Work instruction:
Starting with the line that has "TOATE PRODUSELE" and finishing with the line that has "tité unique qui la distingue du reste de la", set down each line below exactly. Pictures are not copied.

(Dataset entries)

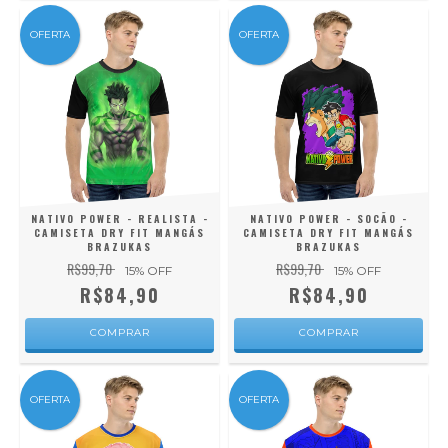
OFERTA
OFERTA
NATIVO POWER - REALISTA -
NATIVO POWER - SOCÃO -
CAMISETA DRY FIT MANGÁS
CAMISETA DRY FIT MANGÁS
BRAZUKAS
BRAZUKAS
R$99,70
R$99,70
15
% OFF
15
% OFF
R$84,90
R$84,90
COMPRAR
COMPRAR
OFERTA
OFERTA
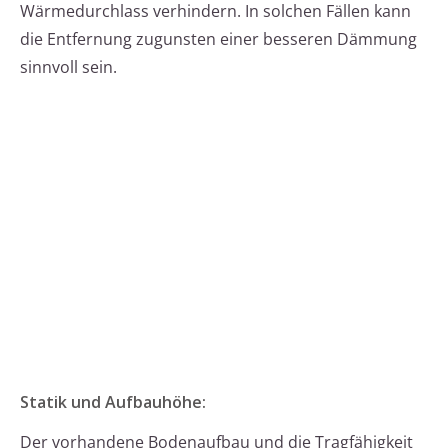
Wärmedurchlass verhindern. In solchen Fällen kann
die Entfernung zugunsten einer besseren Dämmung
sinnvoll sein.
Statik und Aufbauhöhe:
Der vorhandene Bodenaufbau und die Tragfähigkeit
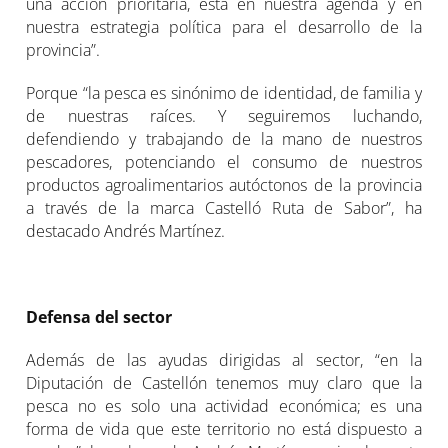
una acción prioritaria, está en nuestra agenda y en
nuestra estrategia política para el desarrollo de la
provincia”.
Porque “la pesca es sinónimo de identidad, de familia y
de nuestras raíces. Y seguiremos luchando,
defendiendo y trabajando de la mano de nuestros
pescadores, potenciando el consumo de nuestros
productos agroalimentarios autóctonos de la provincia
a través de la marca Castelló Ruta de Sabor”, ha
destacado Andrés Martínez.
Defensa del sector
Además de las ayudas dirigidas al sector, “en la
Diputación de Castellón tenemos muy claro que la
pesca no es solo una actividad económica; es una
forma de vida que este territorio no está dispuesto a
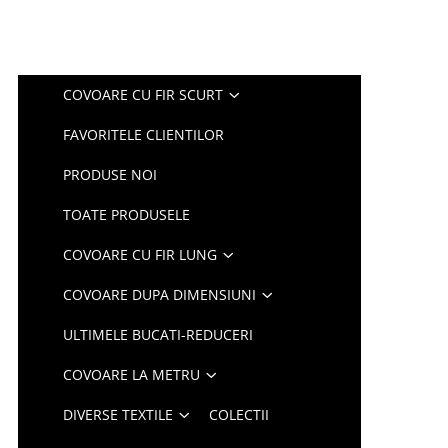
COVOARE CU FIR SCURT
FAVORITELE CLIENTILOR
PRODUSE NOI
TOATE PRODUSELE
COVOARE CU FIR LUNG
COVOARE DUPA DIMENSIUNI
ULTIMELE BUCATI-REDUCERI
COVOARE LA METRU
DIVERSE TEXTILE
COLECTII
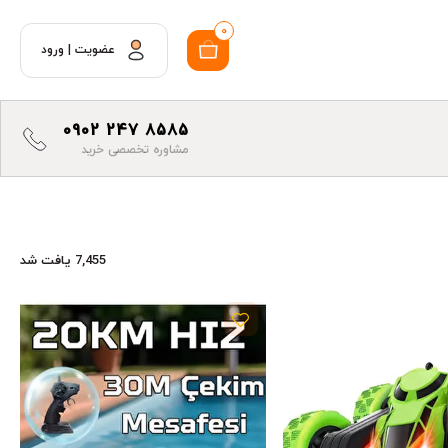
0
عضویت
|
ورود
0902 247 8585
مشاوره تخصصی خرید
7,455 یافت شد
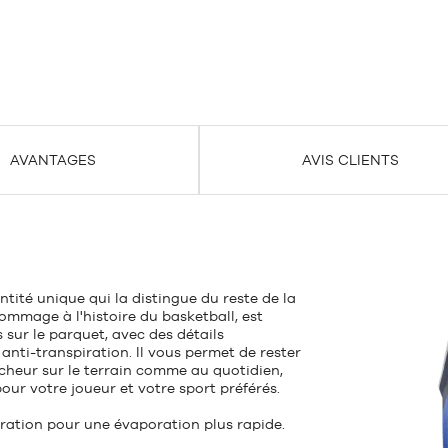
AVANTAGES
AVIS CLIENTS
tité unique qui la distingue du reste de la
hommage à l'histoire du basketball, est
 sur le parquet, avec des détails
anti-transpiration. Il vous permet de rester
cheur sur le terrain comme au quotidien,
our votre joueur et votre sport préférés.
iration pour une évaporation plus rapide.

Solution below:
TOATE PRODUSELE
COVOARE CU FIR LUNG
COVOARE DUPA DIMENSIUNI
ULTIMELE BUCATI-REDUCERI
COVOARE LA METRU
DIVERSE TEXTILE
COLECTII
0
عضویت
|
ورود
0902 247 8585
مشاوره تخصصی خرید
7,455 یافت شد
AVANTAGES
AVIS CLIENTS
tité unique qui la distingue du reste de la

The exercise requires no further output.